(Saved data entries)
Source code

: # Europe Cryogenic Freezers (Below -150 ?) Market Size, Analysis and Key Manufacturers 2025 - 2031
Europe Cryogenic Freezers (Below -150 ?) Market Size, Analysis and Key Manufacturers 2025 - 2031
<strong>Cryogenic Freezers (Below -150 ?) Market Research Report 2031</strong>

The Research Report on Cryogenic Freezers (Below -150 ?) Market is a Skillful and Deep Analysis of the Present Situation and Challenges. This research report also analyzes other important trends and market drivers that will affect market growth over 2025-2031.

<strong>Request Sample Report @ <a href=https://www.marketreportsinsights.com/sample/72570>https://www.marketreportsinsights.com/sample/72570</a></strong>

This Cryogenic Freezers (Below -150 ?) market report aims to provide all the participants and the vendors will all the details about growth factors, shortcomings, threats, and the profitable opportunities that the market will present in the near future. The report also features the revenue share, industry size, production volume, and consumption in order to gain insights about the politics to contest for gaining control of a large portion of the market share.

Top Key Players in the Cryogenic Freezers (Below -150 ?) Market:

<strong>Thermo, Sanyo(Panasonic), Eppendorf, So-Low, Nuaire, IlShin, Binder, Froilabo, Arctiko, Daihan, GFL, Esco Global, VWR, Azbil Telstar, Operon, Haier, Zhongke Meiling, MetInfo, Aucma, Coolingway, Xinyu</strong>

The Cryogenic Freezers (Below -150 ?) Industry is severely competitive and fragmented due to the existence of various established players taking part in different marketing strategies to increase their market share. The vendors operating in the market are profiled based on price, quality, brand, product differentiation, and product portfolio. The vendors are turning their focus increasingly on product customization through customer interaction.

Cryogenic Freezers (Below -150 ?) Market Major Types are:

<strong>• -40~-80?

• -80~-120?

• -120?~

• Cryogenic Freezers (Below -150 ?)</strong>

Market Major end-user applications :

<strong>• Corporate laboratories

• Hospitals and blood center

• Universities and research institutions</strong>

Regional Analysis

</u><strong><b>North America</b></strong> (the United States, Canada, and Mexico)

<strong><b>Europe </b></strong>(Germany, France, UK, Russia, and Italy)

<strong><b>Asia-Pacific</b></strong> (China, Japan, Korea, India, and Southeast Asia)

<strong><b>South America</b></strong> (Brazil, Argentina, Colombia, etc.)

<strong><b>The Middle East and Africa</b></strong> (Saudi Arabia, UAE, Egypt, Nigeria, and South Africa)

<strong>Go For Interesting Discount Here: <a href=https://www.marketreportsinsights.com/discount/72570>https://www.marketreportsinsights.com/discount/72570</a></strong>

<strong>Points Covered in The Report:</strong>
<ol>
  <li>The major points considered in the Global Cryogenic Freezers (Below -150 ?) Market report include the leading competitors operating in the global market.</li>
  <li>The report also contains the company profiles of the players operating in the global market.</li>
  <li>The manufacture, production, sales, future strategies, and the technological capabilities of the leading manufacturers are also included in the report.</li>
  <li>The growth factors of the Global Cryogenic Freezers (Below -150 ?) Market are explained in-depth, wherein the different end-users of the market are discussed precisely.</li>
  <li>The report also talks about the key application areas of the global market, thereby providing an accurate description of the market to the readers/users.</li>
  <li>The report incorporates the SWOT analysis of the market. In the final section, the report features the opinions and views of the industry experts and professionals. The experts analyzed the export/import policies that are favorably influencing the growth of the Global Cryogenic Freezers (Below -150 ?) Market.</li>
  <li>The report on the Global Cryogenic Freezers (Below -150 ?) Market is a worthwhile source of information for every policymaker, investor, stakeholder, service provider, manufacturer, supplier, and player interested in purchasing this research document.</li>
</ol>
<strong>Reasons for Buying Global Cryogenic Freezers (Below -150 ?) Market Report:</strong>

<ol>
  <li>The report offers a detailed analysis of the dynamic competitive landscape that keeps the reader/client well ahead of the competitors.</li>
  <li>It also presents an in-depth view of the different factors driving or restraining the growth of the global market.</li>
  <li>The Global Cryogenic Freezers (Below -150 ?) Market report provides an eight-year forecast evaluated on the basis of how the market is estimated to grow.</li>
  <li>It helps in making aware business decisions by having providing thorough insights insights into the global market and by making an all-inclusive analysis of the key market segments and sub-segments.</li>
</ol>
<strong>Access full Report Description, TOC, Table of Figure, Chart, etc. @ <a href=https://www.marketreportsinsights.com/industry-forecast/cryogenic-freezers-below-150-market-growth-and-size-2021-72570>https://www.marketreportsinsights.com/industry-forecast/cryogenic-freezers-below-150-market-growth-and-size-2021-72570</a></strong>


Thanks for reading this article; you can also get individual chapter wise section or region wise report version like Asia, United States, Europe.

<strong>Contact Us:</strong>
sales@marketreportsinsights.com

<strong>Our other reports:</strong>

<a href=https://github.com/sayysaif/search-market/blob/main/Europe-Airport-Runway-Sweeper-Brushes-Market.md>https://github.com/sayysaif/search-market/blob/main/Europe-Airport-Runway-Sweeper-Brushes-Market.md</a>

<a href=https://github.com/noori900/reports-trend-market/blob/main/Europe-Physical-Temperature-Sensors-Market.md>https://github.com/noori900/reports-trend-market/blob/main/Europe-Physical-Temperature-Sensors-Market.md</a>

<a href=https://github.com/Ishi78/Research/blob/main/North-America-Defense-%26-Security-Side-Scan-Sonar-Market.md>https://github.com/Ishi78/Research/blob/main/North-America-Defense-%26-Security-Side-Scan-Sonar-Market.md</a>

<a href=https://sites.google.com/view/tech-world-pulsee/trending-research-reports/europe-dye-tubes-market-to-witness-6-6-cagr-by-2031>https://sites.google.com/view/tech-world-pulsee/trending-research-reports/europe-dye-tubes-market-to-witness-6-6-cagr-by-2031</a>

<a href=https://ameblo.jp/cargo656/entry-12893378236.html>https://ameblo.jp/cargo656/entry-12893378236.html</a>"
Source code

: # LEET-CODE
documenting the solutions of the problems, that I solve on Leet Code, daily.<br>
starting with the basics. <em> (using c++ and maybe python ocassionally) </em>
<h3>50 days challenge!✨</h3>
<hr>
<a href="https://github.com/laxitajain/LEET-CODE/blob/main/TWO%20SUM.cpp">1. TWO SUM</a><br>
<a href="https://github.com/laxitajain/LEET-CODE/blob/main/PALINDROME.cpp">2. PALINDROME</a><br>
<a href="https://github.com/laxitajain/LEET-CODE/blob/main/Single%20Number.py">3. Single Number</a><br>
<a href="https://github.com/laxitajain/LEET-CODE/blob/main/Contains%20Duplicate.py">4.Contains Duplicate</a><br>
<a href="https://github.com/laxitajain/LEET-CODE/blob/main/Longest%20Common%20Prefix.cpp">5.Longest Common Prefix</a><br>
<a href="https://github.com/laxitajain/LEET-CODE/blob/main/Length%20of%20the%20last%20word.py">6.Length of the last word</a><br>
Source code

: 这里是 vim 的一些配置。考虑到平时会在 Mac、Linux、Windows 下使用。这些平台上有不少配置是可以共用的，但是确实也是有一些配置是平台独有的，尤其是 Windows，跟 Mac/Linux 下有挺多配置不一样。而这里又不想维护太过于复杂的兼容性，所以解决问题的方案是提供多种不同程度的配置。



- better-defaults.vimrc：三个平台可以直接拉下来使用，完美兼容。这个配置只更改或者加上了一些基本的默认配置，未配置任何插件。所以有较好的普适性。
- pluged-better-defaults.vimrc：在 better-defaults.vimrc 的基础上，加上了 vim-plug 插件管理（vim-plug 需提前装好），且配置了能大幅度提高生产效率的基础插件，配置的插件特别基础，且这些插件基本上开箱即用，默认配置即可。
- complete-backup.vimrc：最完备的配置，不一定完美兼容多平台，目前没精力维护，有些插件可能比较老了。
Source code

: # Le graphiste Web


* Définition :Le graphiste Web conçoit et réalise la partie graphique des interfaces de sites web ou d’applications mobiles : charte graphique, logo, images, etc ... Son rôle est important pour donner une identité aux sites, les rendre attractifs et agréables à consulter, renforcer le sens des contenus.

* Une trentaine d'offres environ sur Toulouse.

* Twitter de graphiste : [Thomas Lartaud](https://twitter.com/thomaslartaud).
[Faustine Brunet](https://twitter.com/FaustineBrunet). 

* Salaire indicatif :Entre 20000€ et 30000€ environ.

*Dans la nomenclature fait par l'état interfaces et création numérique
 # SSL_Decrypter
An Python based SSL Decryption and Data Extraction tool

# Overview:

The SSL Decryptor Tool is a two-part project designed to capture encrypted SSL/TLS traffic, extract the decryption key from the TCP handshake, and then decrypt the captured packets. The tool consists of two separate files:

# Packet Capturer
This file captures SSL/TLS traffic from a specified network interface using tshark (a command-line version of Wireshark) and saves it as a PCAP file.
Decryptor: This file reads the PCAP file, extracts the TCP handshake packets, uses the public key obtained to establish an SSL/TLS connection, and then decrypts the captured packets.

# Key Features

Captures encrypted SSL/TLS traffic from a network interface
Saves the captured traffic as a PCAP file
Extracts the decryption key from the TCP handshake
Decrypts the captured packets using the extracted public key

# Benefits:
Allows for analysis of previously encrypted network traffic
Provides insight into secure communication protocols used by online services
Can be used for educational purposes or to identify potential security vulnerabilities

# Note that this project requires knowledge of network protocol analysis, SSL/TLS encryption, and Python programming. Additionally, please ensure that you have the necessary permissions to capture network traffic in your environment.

--

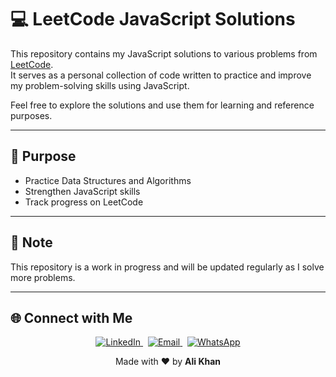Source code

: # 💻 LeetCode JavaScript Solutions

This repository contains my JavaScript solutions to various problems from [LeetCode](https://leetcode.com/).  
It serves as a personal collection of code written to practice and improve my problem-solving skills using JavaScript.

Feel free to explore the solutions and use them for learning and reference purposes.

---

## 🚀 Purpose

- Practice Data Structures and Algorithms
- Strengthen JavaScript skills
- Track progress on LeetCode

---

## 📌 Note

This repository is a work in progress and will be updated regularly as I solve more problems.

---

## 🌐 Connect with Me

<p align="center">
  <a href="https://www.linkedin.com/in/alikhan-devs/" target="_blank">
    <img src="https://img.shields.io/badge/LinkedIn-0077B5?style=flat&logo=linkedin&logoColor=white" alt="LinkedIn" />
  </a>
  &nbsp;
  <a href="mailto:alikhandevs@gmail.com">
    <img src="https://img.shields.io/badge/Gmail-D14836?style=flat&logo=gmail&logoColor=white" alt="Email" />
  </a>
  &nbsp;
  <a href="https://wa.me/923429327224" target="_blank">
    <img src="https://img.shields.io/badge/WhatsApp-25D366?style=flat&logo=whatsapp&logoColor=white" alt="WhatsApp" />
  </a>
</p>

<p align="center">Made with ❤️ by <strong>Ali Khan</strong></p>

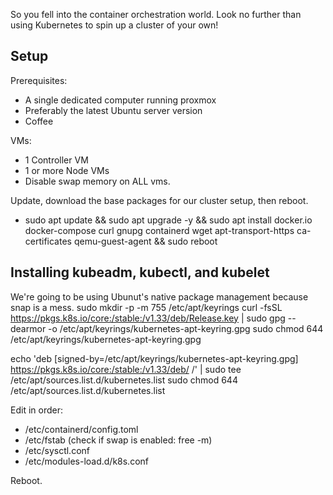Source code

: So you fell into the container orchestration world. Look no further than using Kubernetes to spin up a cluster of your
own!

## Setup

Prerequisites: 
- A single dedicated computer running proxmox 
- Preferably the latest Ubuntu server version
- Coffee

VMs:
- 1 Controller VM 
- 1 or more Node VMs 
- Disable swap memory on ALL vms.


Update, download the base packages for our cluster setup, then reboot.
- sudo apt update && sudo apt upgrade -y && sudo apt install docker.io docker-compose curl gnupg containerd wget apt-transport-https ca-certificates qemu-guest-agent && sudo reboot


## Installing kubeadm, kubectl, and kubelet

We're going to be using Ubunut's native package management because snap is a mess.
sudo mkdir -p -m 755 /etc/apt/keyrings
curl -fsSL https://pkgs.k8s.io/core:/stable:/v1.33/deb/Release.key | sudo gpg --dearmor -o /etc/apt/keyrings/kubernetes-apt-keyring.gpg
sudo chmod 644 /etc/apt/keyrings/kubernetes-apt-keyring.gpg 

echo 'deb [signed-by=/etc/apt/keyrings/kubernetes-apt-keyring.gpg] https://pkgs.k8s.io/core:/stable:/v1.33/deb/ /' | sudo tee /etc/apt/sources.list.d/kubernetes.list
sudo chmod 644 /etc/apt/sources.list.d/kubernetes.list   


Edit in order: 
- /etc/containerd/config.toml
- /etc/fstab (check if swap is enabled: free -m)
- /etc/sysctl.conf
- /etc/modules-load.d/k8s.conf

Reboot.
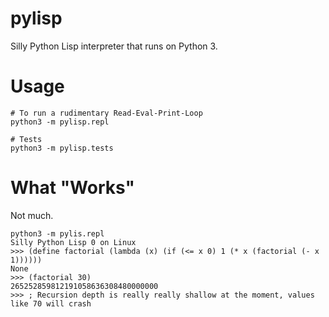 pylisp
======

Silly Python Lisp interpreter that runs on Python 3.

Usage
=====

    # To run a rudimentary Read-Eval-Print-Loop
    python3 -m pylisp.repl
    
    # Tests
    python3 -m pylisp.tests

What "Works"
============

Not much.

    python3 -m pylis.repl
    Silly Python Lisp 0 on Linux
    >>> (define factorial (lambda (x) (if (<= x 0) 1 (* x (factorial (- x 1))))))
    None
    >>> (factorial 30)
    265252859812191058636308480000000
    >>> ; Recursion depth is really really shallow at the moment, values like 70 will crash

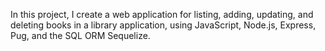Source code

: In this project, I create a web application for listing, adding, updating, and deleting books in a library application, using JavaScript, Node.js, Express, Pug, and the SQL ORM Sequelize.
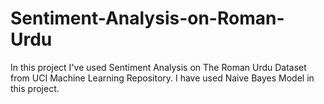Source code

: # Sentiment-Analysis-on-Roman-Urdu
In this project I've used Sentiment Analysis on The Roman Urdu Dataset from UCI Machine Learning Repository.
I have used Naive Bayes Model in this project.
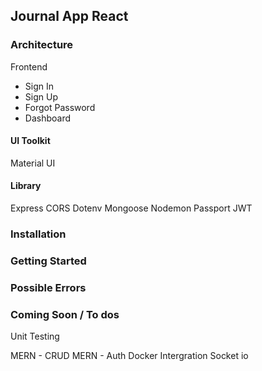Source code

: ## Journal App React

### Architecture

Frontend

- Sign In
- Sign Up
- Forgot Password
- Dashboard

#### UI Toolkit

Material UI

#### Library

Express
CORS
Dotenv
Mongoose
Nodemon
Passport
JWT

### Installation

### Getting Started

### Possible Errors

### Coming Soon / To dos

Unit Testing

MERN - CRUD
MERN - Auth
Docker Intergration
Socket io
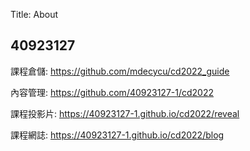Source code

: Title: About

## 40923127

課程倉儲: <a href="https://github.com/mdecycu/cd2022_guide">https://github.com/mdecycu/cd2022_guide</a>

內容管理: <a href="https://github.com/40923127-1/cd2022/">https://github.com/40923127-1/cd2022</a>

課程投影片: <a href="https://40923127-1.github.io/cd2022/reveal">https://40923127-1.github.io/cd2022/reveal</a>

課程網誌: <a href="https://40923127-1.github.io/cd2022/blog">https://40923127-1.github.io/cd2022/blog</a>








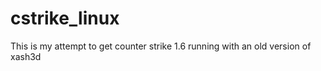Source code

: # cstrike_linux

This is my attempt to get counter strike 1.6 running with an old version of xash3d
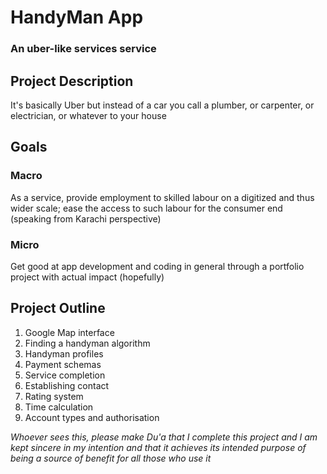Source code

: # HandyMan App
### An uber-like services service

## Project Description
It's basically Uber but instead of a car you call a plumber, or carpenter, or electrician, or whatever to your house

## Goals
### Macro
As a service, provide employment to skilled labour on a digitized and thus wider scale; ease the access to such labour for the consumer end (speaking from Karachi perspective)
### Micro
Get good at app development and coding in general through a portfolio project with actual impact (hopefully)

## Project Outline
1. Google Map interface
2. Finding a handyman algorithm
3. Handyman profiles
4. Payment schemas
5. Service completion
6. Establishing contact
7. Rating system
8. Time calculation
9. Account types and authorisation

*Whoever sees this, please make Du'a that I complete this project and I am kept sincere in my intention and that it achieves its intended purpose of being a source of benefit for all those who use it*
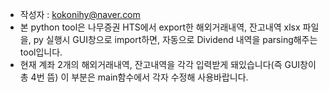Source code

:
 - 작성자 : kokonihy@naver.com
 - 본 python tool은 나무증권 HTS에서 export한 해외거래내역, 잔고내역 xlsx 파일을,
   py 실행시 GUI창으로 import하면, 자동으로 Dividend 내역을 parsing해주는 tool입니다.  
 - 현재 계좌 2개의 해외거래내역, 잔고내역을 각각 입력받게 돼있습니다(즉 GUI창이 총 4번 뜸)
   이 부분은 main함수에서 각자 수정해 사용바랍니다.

What to do:
From the rows above, extract word for word the lines between the line holding "### Possible Errors" and the line holding "Get good at", inclusive. Leave the pictures out of your answer.

Task result:
### Possible Errors

### Coming Soon / To dos

Unit Testing

MERN - CRUD
MERN - Auth
Docker Intergration
Socket io
Source code

: Title: About

## 40923127

課程倉儲: <a href="https://github.com/mdecycu/cd2022_guide">https://github.com/mdecycu/cd2022_guide</a>

內容管理: <a href="https://github.com/40923127-1/cd2022/">https://github.com/40923127-1/cd2022</a>

課程投影片: <a href="https://40923127-1.github.io/cd2022/reveal">https://40923127-1.github.io/cd2022/reveal</a>

課程網誌: <a href="https://40923127-1.github.io/cd2022/blog">https://40923127-1.github.io/cd2022/blog</a>








Source code

: # cstrike_linux

This is my attempt to get counter strike 1.6 running with an old version of xash3d
Source code

: # HandyMan App
### An uber-like services service

## Project Description
It's basically Uber but instead of a car you call a plumber, or carpenter, or electrician, or whatever to your house

## Goals
### Macro
As a service, provide employment to skilled labour on a digitized and thus wider scale; ease the access to such labour for the consumer end (speaking from Karachi perspective)
### Micro
Get good at app development and coding in general through a portfolio project with actual impact (hopefully)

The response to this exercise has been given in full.